Saved data entries

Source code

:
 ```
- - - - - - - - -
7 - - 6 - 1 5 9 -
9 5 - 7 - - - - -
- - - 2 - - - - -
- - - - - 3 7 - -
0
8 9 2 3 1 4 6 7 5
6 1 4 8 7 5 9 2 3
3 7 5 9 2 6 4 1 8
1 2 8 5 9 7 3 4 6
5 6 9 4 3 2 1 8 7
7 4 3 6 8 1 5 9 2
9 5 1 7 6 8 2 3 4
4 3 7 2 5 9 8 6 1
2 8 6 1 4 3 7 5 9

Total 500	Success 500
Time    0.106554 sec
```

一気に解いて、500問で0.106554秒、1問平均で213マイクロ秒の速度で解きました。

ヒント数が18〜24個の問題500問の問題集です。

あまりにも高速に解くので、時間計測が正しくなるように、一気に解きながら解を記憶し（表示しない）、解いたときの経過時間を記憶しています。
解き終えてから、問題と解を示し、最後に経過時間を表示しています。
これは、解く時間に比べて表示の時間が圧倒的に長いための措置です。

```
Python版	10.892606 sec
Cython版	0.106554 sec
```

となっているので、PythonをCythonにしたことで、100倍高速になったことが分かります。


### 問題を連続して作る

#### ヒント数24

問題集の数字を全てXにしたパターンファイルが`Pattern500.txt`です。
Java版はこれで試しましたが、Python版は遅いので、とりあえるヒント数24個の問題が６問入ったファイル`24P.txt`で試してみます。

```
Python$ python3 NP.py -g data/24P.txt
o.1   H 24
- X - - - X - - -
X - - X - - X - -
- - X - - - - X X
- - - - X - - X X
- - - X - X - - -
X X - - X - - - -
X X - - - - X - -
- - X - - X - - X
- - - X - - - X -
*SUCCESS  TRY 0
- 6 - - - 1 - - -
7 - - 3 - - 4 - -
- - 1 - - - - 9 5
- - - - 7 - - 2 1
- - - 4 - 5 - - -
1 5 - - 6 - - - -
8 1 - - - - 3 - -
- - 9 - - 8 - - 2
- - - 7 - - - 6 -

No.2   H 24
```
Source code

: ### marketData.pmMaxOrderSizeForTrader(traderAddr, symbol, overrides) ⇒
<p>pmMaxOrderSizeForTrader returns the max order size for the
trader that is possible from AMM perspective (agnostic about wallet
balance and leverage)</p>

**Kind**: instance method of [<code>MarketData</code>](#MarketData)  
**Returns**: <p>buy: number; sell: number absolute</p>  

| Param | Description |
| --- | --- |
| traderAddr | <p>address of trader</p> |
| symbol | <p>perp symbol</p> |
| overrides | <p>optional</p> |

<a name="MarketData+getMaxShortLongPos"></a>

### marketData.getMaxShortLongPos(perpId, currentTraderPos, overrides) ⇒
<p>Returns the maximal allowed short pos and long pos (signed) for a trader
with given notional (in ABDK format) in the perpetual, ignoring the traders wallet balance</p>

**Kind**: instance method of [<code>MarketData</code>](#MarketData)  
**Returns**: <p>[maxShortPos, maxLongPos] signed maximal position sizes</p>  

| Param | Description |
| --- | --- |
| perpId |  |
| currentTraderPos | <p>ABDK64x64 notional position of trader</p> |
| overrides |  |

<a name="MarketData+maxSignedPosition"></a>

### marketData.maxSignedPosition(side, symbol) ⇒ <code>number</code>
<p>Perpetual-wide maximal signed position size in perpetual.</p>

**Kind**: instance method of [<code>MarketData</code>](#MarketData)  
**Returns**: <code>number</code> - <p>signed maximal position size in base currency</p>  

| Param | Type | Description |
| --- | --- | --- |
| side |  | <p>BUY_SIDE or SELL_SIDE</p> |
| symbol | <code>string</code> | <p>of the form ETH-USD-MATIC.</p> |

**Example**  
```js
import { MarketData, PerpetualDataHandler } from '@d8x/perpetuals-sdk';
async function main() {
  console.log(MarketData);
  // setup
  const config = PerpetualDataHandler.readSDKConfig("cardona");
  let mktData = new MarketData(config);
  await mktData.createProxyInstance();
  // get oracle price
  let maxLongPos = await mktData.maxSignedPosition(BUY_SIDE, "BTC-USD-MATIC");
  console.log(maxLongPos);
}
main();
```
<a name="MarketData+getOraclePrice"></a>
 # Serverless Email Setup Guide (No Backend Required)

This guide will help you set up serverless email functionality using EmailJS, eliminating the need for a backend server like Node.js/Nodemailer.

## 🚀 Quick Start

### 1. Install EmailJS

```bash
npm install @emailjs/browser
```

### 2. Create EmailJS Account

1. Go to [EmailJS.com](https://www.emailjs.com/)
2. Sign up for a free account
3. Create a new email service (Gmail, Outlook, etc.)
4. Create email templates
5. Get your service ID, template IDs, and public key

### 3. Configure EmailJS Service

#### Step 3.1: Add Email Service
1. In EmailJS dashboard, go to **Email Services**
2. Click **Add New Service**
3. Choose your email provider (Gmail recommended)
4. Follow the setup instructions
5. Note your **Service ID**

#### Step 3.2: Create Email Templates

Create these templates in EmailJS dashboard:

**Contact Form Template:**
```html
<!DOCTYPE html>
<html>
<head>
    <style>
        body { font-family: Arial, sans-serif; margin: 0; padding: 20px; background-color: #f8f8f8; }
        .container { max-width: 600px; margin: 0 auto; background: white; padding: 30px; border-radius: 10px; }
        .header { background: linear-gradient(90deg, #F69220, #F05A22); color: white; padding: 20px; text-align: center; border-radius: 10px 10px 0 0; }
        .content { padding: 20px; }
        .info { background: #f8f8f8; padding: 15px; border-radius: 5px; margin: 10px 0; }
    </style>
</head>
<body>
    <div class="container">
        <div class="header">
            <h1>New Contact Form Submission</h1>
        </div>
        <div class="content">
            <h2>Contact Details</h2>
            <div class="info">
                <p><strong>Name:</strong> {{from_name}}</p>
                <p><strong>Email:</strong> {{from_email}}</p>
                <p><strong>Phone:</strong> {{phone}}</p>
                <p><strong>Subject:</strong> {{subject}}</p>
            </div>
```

> [REQUIRED ACTION] State the number of lines in the records that include the string "balance", without any other words.

> [RESULT FOR THIS TASK] 2